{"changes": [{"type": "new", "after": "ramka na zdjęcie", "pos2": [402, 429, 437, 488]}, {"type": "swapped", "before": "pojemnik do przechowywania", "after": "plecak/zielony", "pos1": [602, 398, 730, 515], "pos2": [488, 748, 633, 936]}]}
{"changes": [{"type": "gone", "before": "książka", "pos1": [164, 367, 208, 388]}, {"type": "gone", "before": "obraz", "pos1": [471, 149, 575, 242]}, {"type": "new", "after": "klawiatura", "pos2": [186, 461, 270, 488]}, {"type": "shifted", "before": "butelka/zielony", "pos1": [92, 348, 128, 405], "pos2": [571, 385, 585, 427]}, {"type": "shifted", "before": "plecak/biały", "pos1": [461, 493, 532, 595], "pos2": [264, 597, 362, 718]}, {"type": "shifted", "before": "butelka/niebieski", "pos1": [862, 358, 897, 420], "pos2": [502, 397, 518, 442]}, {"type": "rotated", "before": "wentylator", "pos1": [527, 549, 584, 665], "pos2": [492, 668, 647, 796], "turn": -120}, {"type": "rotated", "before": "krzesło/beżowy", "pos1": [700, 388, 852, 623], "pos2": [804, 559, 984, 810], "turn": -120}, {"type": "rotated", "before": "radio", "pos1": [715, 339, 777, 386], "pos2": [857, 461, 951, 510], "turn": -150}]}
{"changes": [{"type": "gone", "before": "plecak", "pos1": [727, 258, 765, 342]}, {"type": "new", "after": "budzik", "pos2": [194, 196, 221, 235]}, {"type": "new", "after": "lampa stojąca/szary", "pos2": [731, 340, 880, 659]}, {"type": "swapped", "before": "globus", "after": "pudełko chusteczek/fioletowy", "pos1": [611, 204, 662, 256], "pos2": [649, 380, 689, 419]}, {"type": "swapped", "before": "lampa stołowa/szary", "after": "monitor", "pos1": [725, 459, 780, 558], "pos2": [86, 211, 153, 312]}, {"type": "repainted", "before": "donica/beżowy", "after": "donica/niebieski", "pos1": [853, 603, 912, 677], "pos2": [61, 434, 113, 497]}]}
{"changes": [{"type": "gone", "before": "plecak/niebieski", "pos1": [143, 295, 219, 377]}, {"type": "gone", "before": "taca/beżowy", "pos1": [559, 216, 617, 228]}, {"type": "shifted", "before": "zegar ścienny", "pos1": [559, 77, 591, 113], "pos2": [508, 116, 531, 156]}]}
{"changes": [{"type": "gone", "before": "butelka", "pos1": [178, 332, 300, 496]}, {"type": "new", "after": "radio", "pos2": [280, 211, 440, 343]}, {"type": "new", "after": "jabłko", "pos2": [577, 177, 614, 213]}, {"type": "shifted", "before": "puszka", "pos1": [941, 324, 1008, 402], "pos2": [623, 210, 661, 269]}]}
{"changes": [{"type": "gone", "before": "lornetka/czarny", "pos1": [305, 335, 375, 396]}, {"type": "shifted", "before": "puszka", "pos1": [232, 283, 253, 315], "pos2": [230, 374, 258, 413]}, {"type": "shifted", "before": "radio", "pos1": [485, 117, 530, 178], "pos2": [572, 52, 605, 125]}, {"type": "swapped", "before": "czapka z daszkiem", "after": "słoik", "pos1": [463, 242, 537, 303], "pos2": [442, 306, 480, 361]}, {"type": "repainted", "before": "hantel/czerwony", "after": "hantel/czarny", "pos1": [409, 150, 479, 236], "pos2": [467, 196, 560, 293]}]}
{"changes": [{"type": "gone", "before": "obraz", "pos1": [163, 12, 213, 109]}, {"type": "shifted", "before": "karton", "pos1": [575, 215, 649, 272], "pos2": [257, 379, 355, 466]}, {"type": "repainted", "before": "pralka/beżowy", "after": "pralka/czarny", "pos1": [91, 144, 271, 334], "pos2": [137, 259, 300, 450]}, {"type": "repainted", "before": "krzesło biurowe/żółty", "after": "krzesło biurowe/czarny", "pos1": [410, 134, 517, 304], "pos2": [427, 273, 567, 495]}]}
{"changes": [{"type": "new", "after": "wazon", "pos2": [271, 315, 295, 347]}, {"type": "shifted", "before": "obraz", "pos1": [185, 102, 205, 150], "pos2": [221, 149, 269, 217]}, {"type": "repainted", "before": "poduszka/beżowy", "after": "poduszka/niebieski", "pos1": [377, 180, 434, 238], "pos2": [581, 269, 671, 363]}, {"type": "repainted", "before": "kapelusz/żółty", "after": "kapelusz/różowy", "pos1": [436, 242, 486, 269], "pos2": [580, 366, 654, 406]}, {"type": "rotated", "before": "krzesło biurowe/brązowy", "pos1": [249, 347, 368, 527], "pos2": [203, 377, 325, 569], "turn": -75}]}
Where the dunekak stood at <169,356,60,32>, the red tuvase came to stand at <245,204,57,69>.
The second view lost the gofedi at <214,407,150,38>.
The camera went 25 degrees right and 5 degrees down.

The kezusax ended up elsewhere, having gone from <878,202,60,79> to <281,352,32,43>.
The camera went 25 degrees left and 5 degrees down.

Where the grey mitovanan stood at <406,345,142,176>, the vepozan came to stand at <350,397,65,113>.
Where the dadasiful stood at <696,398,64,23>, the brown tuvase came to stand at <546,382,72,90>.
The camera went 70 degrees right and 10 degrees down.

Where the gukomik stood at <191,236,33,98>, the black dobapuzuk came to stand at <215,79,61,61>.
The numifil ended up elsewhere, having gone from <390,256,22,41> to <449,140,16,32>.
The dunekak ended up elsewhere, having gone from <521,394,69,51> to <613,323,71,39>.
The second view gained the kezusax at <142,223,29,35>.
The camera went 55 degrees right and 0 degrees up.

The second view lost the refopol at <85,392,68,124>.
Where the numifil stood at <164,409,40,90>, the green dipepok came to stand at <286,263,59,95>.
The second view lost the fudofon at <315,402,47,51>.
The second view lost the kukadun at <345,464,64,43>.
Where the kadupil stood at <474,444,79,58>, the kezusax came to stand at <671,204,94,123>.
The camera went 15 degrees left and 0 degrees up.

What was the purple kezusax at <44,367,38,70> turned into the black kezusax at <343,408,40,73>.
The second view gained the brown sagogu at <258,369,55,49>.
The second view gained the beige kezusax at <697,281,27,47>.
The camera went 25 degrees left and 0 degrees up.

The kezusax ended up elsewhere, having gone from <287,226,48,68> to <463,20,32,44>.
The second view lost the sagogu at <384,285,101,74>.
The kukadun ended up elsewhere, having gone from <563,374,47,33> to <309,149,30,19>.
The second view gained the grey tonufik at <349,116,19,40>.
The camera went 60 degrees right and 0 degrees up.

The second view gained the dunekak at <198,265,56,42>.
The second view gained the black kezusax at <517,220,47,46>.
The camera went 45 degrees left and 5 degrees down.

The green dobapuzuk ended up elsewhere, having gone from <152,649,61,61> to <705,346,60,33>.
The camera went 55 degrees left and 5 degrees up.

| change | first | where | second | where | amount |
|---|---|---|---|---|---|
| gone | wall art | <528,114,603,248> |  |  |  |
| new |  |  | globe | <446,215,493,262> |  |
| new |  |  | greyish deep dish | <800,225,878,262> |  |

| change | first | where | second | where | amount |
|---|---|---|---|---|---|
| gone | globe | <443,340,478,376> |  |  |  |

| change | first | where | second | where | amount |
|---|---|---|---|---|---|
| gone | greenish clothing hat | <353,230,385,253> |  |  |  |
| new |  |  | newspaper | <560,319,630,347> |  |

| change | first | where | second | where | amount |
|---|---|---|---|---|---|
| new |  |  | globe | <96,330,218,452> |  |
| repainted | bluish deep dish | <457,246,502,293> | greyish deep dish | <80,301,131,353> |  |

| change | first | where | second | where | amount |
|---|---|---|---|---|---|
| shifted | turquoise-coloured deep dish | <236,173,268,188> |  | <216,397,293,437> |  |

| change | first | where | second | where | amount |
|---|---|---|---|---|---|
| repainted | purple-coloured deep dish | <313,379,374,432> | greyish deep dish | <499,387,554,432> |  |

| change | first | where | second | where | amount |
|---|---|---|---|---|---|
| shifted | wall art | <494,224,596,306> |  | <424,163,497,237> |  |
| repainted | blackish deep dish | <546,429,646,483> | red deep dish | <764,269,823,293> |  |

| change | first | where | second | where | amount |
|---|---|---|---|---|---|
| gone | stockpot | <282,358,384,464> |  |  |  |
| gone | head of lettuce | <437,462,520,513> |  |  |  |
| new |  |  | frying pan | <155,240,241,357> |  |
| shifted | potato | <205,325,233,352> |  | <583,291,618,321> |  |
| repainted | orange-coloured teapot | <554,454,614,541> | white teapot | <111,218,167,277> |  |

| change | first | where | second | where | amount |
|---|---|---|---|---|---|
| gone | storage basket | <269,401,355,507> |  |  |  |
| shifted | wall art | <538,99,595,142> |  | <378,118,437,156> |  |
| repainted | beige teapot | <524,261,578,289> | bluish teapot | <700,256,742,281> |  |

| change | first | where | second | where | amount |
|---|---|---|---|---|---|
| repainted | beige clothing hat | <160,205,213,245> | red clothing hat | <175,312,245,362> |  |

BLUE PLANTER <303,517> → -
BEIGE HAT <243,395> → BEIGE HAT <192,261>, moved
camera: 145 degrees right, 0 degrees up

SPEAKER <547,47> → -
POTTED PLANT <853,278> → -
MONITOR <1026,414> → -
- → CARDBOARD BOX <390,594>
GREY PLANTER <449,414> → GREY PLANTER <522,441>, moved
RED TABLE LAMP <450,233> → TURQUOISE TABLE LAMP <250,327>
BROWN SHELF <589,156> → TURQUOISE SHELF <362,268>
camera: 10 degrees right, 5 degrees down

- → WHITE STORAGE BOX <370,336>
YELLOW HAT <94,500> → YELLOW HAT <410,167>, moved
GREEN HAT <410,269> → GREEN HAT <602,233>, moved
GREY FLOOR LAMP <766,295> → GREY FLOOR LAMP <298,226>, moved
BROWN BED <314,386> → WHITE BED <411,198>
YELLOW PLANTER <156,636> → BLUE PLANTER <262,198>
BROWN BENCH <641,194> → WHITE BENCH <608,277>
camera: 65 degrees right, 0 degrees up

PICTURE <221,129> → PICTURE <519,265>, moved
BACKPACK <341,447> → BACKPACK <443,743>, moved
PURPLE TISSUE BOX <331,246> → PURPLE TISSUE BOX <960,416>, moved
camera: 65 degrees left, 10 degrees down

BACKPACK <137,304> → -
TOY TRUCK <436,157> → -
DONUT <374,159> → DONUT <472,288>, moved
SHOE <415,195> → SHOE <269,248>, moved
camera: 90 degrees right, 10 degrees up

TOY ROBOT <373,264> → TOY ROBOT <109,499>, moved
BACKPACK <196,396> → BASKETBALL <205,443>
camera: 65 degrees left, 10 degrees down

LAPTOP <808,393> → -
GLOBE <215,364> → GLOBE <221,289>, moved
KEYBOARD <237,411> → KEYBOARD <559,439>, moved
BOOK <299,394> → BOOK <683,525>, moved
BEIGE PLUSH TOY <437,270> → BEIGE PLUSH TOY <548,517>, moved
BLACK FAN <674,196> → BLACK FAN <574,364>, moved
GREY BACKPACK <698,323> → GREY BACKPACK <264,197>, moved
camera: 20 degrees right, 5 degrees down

| WHAT THIS TASK INVOLVES |
Show each line of the material that includes the word "having".

| RESPONSE TO THE TASK |
The kezusax ended up elsewhere, having gone from <878,202,60,79> to <281,352,32,43>.
The numifil ended up elsewhere, having gone from <390,256,22,41> to <449,140,16,32>.
The dunekak ended up elsewhere, having gone from <521,394,69,51> to <613,323,71,39>.
The kezusax ended up elsewhere, having gone from <287,226,48,68> to <463,20,32,44>.
The kukadun ended up elsewhere, having gone from <563,374,47,33> to <309,149,30,19>.
The green dobapuzuk ended up elsewhere, having gone from <152,649,61,61> to <705,346,60,33>.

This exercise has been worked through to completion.